### JOB ITEM
Count up every line of the data in which "Commuting" occurs. The reply is one number and nothing more.

### DATASET EXCERPTS
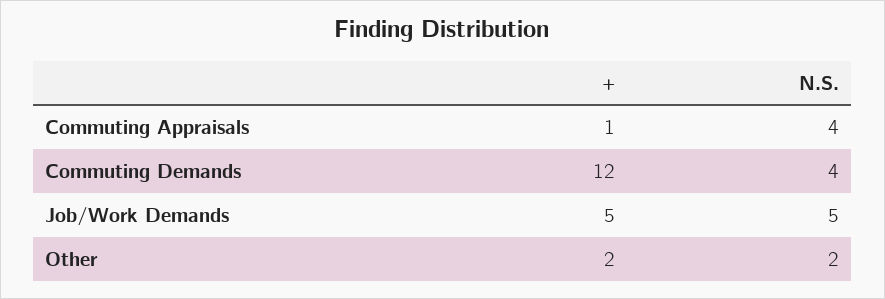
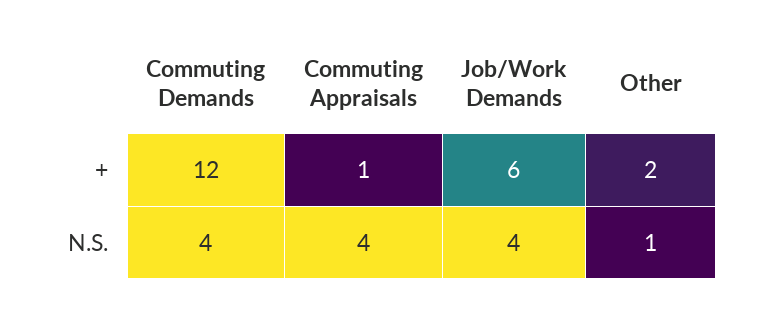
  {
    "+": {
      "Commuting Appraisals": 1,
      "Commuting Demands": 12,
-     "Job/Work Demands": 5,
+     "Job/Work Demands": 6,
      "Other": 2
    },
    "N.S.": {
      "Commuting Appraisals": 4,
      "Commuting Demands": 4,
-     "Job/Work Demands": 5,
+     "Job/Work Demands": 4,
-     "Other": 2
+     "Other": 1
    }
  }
...
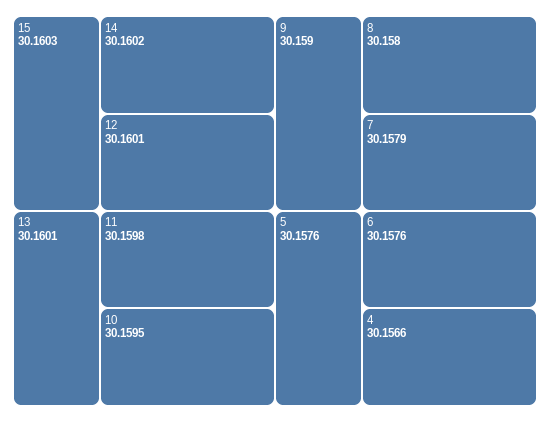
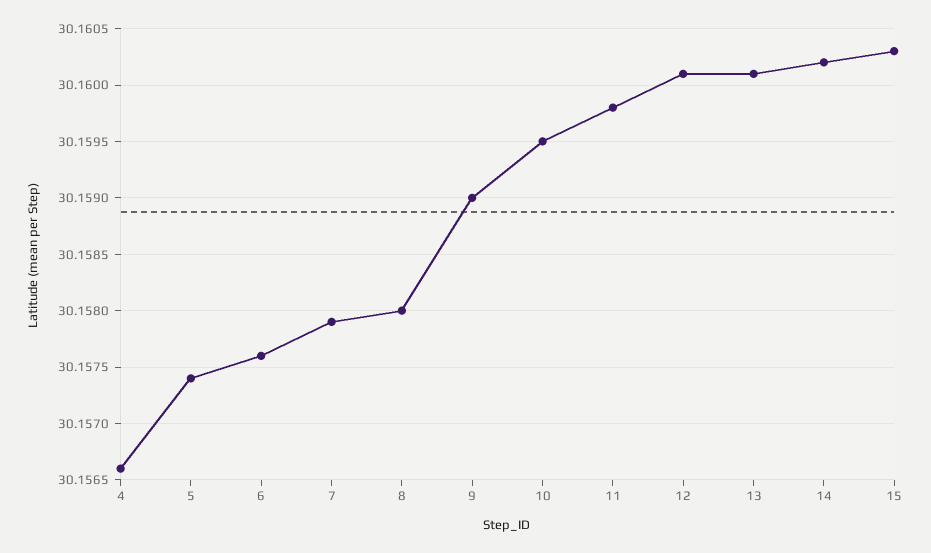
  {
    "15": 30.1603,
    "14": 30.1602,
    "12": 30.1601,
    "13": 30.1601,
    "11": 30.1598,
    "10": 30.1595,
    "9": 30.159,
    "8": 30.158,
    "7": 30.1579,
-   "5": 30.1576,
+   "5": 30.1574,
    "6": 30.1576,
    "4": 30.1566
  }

### WRITTEN RESPONSE
4